Uber expects flying taxis to soon become a commercial reality and believes such solutions will eventually transform into an affordable transportation method, Chief Executive Officer Dara Khosrowshahi said earlier today. While speaking at an investor forum in Tokyo, the 48-year-old reiterated his expectations regarding the company's flying car project, saying it expects it to be commercialized within five to ten years. The executive of what's still believed to be the world's most valuable startup didn't elaborate on the matter, though some industry watchers previously labeled his predictions for the flying taxi industry as highly optimistic.
Uber is presently pursuing a much more realistic goal in the form of self-driving vehicles yet that technology also isn't expected to enjoy large-scale adoption in the near future due to numerous regulatory roadblocks and public concerns, even though the Silicon Valley may be able to safely automate driving early on in the next decade. The San Francisco, California-based company spoke of flying taxis for several years now, having first hinted at being interested in the segment under the leadership of former CEO and co-founder Travis Kalanick, though the scope of the project pursued by its Advanced Technologies Group remains unclear. At least a small number of its engineers are understood to be developing flying taxi technologies in partnership with NASA, as per reports from last fall. Uber's first flying vehicle prototype that's presently being designed will supposedly be able to carry four passengers and achieve speeds of up to 200mph (322kmph). The company is said to be planning a Los Angeles-based test in the near future but will initially experiment with the flying taxi at the Dallas/Fort Worth International Airport.
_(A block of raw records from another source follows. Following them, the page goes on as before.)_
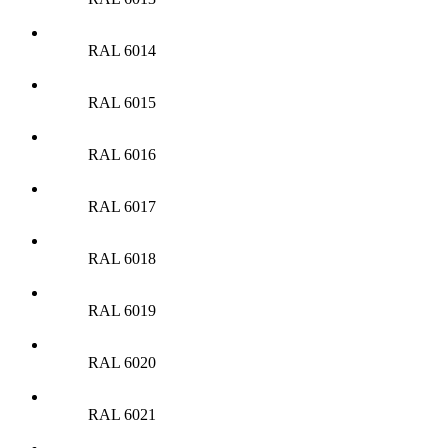
RAL 6014
RAL 6015
RAL 6016
RAL 6017
RAL 6018
RAL 6019
RAL 6020
RAL 6021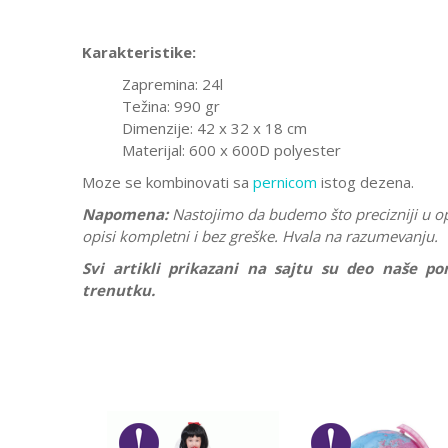
Karakteristike:
Zapremina: 24l
Težina: 990 gr
Dimenzije: 42 x 32 x 18 cm
Materijal: 600 x 600D polyester
Moze se kombinovati sa
pernicom
istog dezena.
Napomena:
Nastojimo da budemo što precizniji u o
opisi kompletni i bez greške. Hvala na razumevanju.
Svi artikli prikazani na sajtu su deo naše 
trenutku.
Karakteristika
Ostavi komentar
Kategorija
Ime/Nadimak
Pol
Brend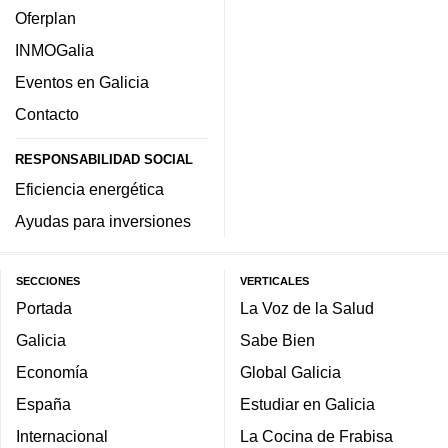
Oferplan
INMOGalia
Eventos en Galicia
Contacto
RESPONSABILIDAD SOCIAL
Eficiencia energética
Ayudas para inversiones
SECCIONES
VERTICALES
Portada
La Voz de la Salud
Galicia
Sabe Bien
Economía
Global Galicia
España
Estudiar en Galicia
Internacional
La Cocina de Frabisa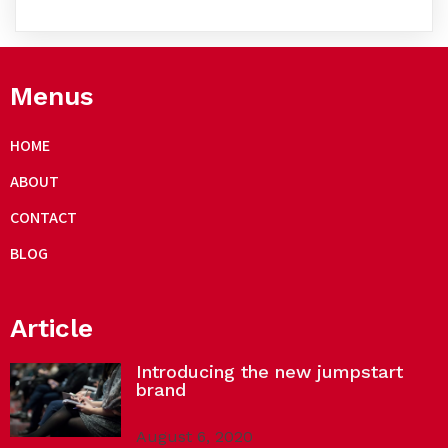
Menus
HOME
ABOUT
CONTACT
BLOG
Article
Introducing the new jumpstart
brand
August 6, 2020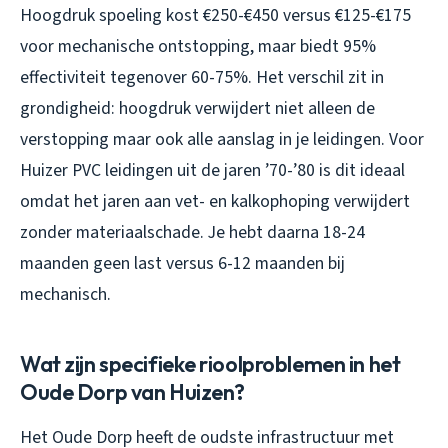
Hoogdruk spoeling kost €250-€450 versus €125-€175
voor mechanische ontstopping, maar biedt 95%
effectiviteit tegenover 60-75%. Het verschil zit in
grondigheid: hoogdruk verwijdert niet alleen de
verstopping maar ook alle aanslag in je leidingen. Voor
Huizer PVC leidingen uit de jaren ’70-’80 is dit ideaal
omdat het jaren aan vet- en kalkophoping verwijdert
zonder materiaalschade. Je hebt daarna 18-24
maanden geen last versus 6-12 maanden bij
mechanisch.
Wat zijn specifieke rioolproblemen in het
Oude Dorp van Huizen?
Het Oude Dorp heeft de oudste infrastructuur met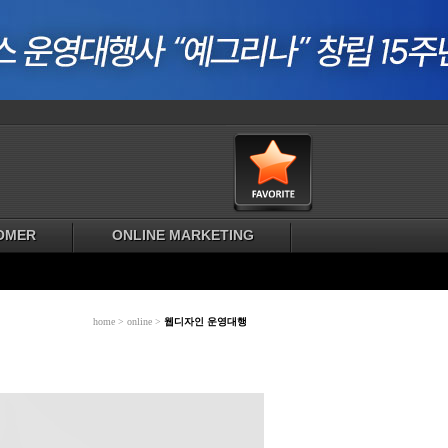
OMER
ONLINE MARKETING
home > online >
웹디자인 운영대행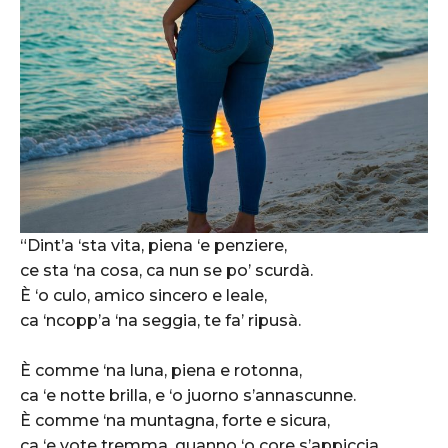
“Dint’a ‘sta vita, piena ‘e penziere,
ce sta ‘na cosa, ca nun se po’ scurdà.
È ‘o culo, amico sincero e leale,
ca ‘ncopp’a ‘na seggia, te fa’ ripusà.
È comme ‘na luna, piena e rotonna,
ca ‘e notte brilla, e ‘o juorno s’annascunne.
È comme ‘na muntagna, forte e sicura,
ca ‘e vote tremma, quanno ‘o core s’appiccia.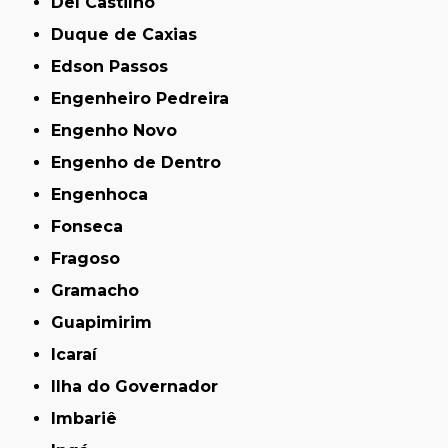
Del Castilho
Duque de Caxias
Edson Passos
Engenheiro Pedreira
Engenho Novo
Engenho de Dentro
Engenhoca
Fonseca
Fragoso
Gramacho
Guapimirim
Icaraí
Ilha do Governador
Imbariê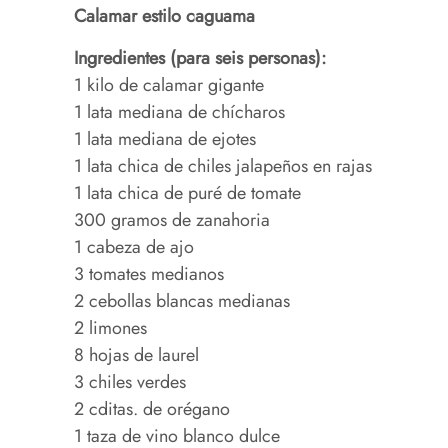
Calamar estilo caguama
Ingredientes (para seis personas):
1 kilo de calamar gigante
1 lata mediana de chícharos
1 lata mediana de ejotes
1 lata chica de chiles jalapeños en rajas
1 lata chica de puré de tomate
300 gramos de zanahoria
1 cabeza de ajo
3 tomates medianos
2 cebollas blancas medianas
2 limones
8 hojas de laurel
3 chiles verdes
2 cditas. de orégano
1 taza de vino blanco dulce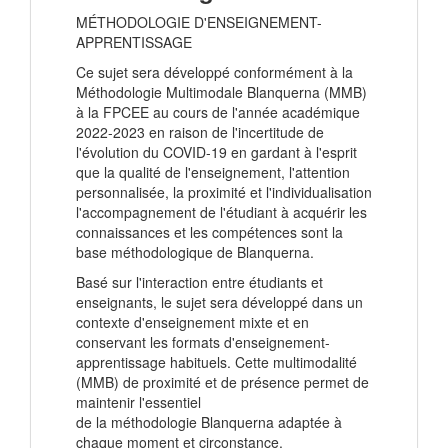
MÉTHODOLOGIE D'ENSEIGNEMENT-
APPRENTISSAGE
Ce sujet sera développé conformément à la
Méthodologie Multimodale Blanquerna (MMB)
à la FPCEE au cours de l'année académique
2022-2023 en raison de l'incertitude de
l'évolution du COVID-19 en gardant à l'esprit
que la qualité de l'enseignement, l'attention
personnalisée, la proximité et l'individualisation
l'accompagnement de l'étudiant à acquérir les
connaissances et les compétences sont la
base méthodologique de Blanquerna.
Basé sur l'interaction entre étudiants et
enseignants, le sujet sera développé dans un
contexte d'enseignement mixte et en
conservant les formats d'enseignement-
apprentissage habituels. Cette multimodalité
(MMB) de proximité et de présence permet de
maintenir l'essentiel
de la méthodologie Blanquerna adaptée à
chaque moment et circonstance.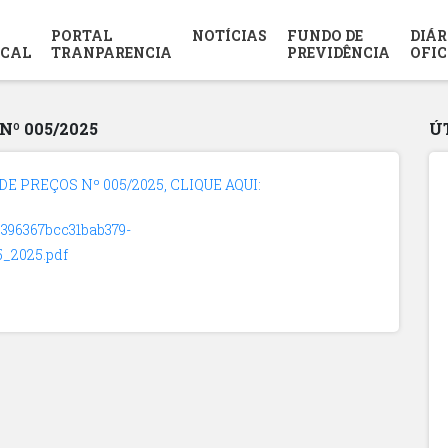
PORTAL
NOTÍCIAS
FUNDO DE
DIÁR
SCAL
TRANPARENCIA
PREVIDÊNCIA
OFIC
º 005/2025
Ú
 PREÇOS Nº 005/2025, CLIQUE AQUI:
2396367bcc31bab379-
_2025.pdf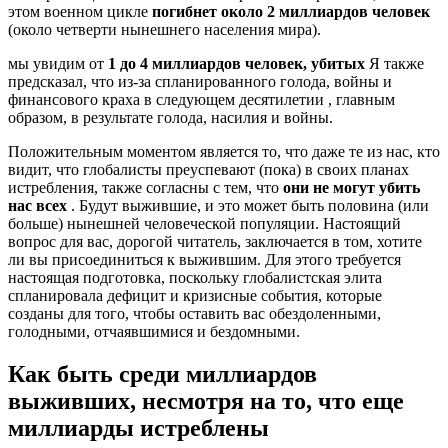
этом военном цикле
погибнет около 2 миллиардов человек
(около четверти нынешнего населения мира).
мы увидим от
1 до 4 миллиардов человек, убитых
Я также
предсказал, что из-за спланированного голода, войны и
финансового краха в следующем десятилетии , главным
образом, в результате голода, насилия и войны.
Положительным моментом является то, что даже те из нас, кто
видит, что глобалисты преуспевают (пока) в своих планах
истребления, также согласны с тем, что
они не могут убить
нас всех
. Будут выжившие, и это может быть половина (или
больше) нынешней человеческой популяции. Настоящий
вопрос для вас, дорогой читатель, заключается в том, хотите
ли вы присоединиться к выжившим. Для этого требуется
настоящая подготовка, поскольку глобалистская элита
спланировала дефицит и кризисные события, которые
созданы для того, чтобы оставить вас обездоленными,
голодными, отчаявшимися и бездомными.
Как быть среди миллиардов
выживших, несмотря на то, что еще
миллиарды истреблены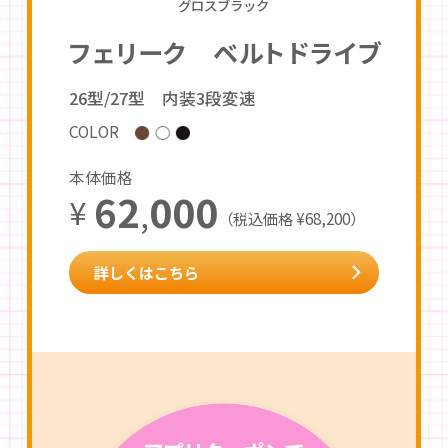
グロスブラック
フェリーク ベルトドライブ
26型/27型 内装3段変速
COLOR
本体価格
62
000
¥
,
（税込価格 ¥68,200）
詳しくはこちら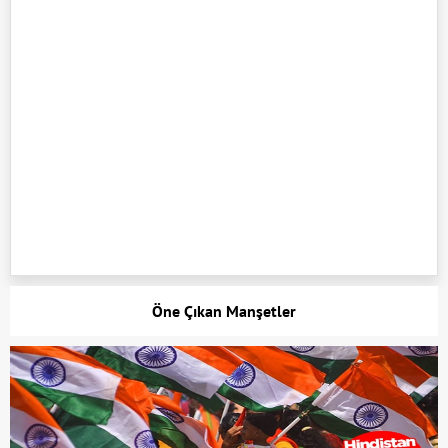
Öne Çıkan Manşetler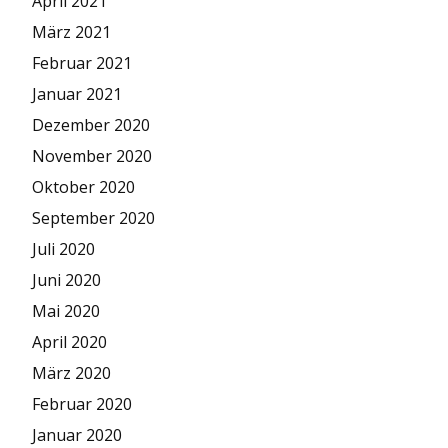
April 2021
März 2021
Februar 2021
Januar 2021
Dezember 2020
November 2020
Oktober 2020
September 2020
Juli 2020
Juni 2020
Mai 2020
April 2020
März 2020
Februar 2020
Januar 2020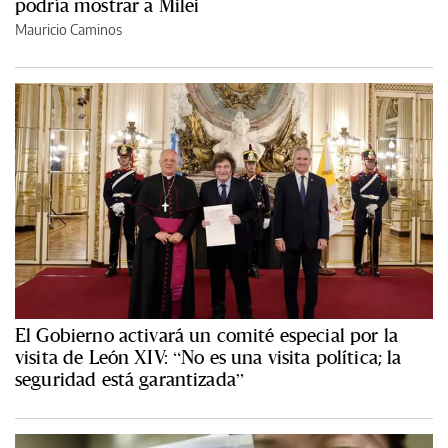
podría mostrar a Milei
Mauricio Caminos
El Gobierno activará un comité especial por la
visita de León XIV: “No es una visita política; la
seguridad está garantizada”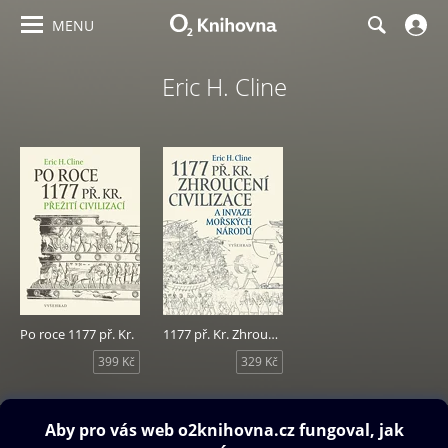
MENU
Eric H. Cline
Po roce 1177 př. Kr.
1177 př. Kr. Zhroucení civilizace a invaze mořských národů
399 Kč
329 Kč
Obsah ke stažení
The ride-hailing service provider sees innovative transportation solutions like self-driving technology and flying vehicles as its endgame meant to make it highly profitable in the long-term by allowing it to cut down on its operating costs while simultaneously not (significantly) increasing the prices presented to consumers. Uber's core business may start making money as early as 2021, Mr. Khosrowshahi previously said. The company is presently targeting an initial public offering in 2019 at an unspecified valuation and isn't expected to raise more funding this year.